◆ Texte fourni
★ ★ ★ ★ ★ ★ ★

Argan qui fait le mort et s’aperçoit que sa femme n’en veut qu’à son argent. Argan qui découvre par là-même l’amour profond que lui voue sa fille Angélique qui sera libre d’épouser son soupirant et d’envoyer au diable ce Thomas Diafoirus qui l’assomme de son jargon abscons et de ses assiduités encouragées par son père.

Tout est bien qui finit bien, serait-on tenté de conclure. Mieux, comme Argan souhaitait avoir Diafoirus comme gendre pour pouvoir compter sur la présence d’un médecin à demeure, Toinette et le frère du malade persuaderont Argan de se faire médecin à son tour, la charge n’exigeant pas selon eux un savoir particulier et les charlatans se prévalant d’Hippocrate n’hésitant pas à usurper titres et honneurs.

C’est à partir de là que l’on a droit à une longue (trop longue) cérémonie d’intronisation d’Argan dans la profession, avec le triptyque « primo saignare, deinde purgare, postea clysteria donare », formule répétée en boucle tout au long d’un ballet final où on manie drôlement le clystère et la seringue. « Saigner, purger et donner le clystère », tels étaient les remèdes privilégiés d’une époque où la médecine n’avait pas encore partie liée avec la chimie et les molécules et où les remèdes de bonnes femmes – tisanes et herbes folles – étaient aussi, sinon plus, efficaces.

★ ★ ★ ★ ★ ★ ★

[Données de suivi de correspondance de points]
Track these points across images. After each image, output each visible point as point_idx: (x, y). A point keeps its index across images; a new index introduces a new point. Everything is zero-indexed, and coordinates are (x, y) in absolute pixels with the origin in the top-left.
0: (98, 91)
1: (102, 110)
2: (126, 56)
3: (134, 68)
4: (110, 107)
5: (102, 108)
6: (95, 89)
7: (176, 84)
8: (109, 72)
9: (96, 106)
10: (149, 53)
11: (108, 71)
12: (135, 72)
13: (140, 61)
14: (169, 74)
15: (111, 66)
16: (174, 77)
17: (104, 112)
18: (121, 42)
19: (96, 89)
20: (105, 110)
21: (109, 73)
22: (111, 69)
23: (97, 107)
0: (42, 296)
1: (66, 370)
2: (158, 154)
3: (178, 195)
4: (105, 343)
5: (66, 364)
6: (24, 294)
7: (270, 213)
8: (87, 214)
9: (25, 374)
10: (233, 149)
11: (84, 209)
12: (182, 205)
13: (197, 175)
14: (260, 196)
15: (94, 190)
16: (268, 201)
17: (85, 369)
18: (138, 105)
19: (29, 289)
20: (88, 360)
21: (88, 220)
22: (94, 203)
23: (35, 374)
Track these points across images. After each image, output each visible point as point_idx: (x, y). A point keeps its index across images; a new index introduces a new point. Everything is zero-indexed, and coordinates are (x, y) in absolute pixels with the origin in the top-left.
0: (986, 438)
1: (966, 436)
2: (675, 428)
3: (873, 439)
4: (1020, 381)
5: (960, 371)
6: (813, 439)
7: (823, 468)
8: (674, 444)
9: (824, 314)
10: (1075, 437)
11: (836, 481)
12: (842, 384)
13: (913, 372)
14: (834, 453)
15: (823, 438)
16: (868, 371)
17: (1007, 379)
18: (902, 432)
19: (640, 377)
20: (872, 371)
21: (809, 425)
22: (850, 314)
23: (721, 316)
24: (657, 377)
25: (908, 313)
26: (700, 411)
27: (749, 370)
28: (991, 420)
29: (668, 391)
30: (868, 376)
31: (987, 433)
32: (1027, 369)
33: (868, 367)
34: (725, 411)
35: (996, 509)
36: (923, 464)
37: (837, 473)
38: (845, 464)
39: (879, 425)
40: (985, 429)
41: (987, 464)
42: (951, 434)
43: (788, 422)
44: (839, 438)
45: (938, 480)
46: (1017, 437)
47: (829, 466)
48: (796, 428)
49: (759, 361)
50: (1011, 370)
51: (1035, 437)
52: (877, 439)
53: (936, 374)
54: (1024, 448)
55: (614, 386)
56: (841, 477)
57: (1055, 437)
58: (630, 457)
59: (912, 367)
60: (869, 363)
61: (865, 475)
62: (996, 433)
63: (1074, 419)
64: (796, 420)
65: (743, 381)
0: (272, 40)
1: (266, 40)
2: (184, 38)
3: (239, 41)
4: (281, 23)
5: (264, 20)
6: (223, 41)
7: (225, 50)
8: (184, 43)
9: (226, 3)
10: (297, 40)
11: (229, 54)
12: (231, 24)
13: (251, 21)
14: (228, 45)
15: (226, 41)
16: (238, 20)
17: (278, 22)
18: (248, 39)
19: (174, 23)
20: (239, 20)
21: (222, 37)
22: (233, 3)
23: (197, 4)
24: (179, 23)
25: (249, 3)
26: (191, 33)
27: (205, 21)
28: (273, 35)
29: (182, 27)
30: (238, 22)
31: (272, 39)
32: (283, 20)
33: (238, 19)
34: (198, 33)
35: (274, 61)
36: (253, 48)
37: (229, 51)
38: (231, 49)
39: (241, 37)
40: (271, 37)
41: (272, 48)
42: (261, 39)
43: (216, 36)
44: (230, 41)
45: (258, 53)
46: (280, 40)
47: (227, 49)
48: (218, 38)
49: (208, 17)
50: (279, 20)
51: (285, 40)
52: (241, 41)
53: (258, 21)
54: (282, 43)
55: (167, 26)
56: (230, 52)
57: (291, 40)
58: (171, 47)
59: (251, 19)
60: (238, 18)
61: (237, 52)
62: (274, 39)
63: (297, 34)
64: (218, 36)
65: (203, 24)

★ ★ ★ ★ ★ ★ ★

◆ Consigne
Reprenez le texte sur Argan après sa dernière phrase et poursuivez-le. Ce matériau est indépendant du texte qui le précède.

◆ Réponse
On pouvait prolonger le plaisir en participant à la folle journée du Malade imaginaire, soit la possibilité d’assister à des ateliers, des conférences et des visites sur l’envers du décor. On a préféré en rester à l’endroit tant, comme en cuisine, les recettes et les secrets de fabrication contribuent à gâcher le plaisir de la découverte et de l’émerveillement.

Alors quoi de neuf ? Molière, et peut-être aussi Shakespeare et tout le théâtre élisabéthain. On n’a jamais fait mieux.